You don't have anything running on your localhost at port 8080 for the socket to connect to. You can run a server such as Tomcat on that port, and then things should work.
Here is a standalone example that sets up a server socket to run locally (all it does is echo input from the client).

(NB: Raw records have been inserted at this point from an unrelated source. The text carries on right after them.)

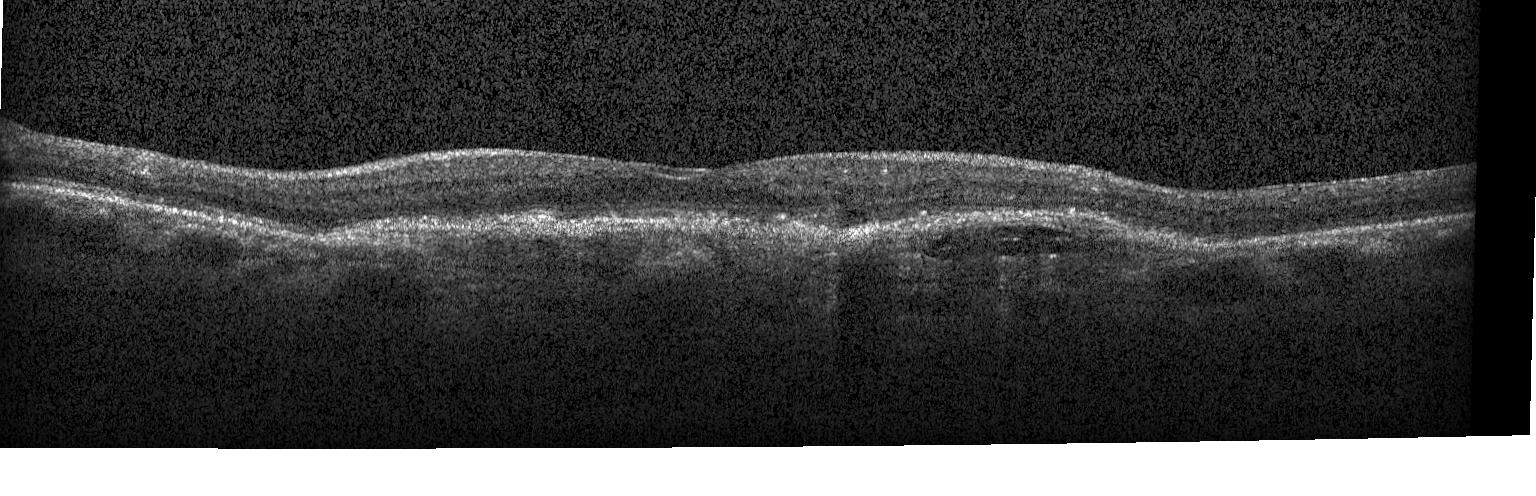
Retinal OCT B-scan, centered on the fovea. The scan shows a choroidal neovascular membrane.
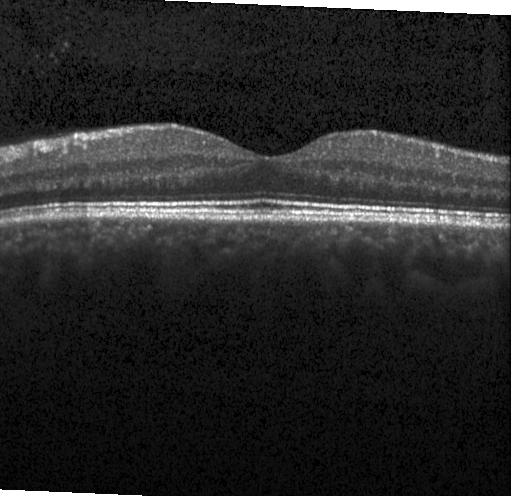 Retinal OCT cross-section — The scan shows neither choroidal neovascularization, diabetic macular edema, nor drusen.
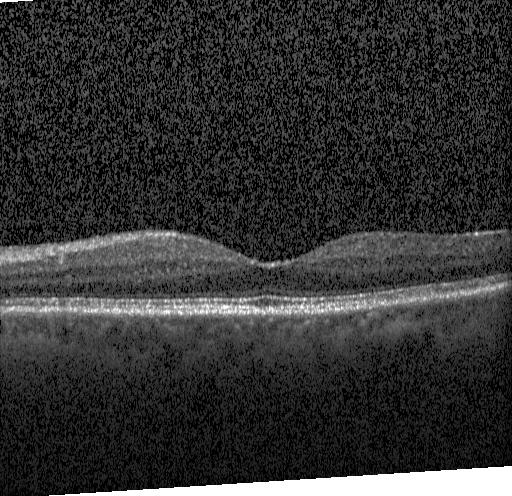

SD-OCT; optical coherence tomography scan; macular scan.
Finding: no CNV, DME, or drusen.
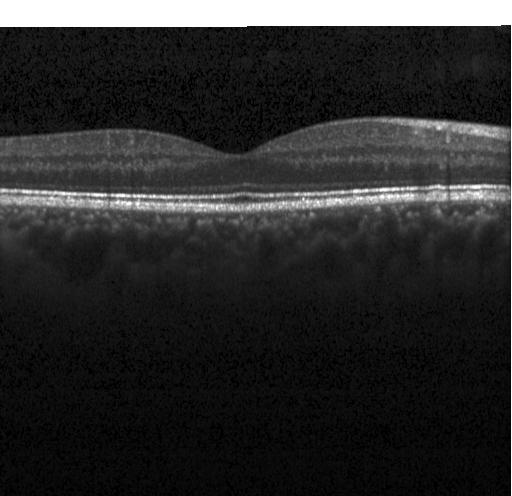
Heidelberg Spectralis OCT system · spectral-domain optical coherence tomography · optical coherence tomography scan
Impression: neither choroidal neovascularization, diabetic macular edema, nor drusen.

Output will be "hello, jewelsea".
import java.io.*;
import java.net.ServerSocket;
import java.net.Socket;
public class ConnectToServer {
public static void main(String[] args) throws IOException, InterruptedException {
// server code.
ServerSocket serverSocket = new ServerSocket(8082);
Thread serverThread = new Thread(() -> {
while(true) {
try {
Socket connection = serverSocket.accept();
try (
BufferedReader serverReader = new BufferedReader(new InputStreamReader(connection.getInputStream()));
Writer serverWriter = new BufferedWriter(new OutputStreamWriter(connection.getOutputStream()));
) {
serverWriter.write("hello, " + serverReader.readLine() + "\n");
serverWriter.flush();
}
} catch (IOException e) {
e.printStackTrace();
} catch (Throwable t) {
t.printStackTrace();
throw t;
}
}
});
serverThread.setDaemon(true);
serverThread.start();
// client code.
Socket clientSocket = new Socket("127.0.0.1", 8082);
try (
Writer clientWriter = new BufferedWriter(new OutputStreamWriter(clientSocket.getOutputStream()));
BufferedReader clientReader = new BufferedReader(new InputStreamReader(clientSocket.getInputStream()));
) {
clientWriter.write("jewelsea\n");
clientWriter.flush();
String response = clientReader.readLine();
System.out.println(response);
}
}
}
You might not want to work directly with sockets, but rather with higher level APIs, such as jax-rs.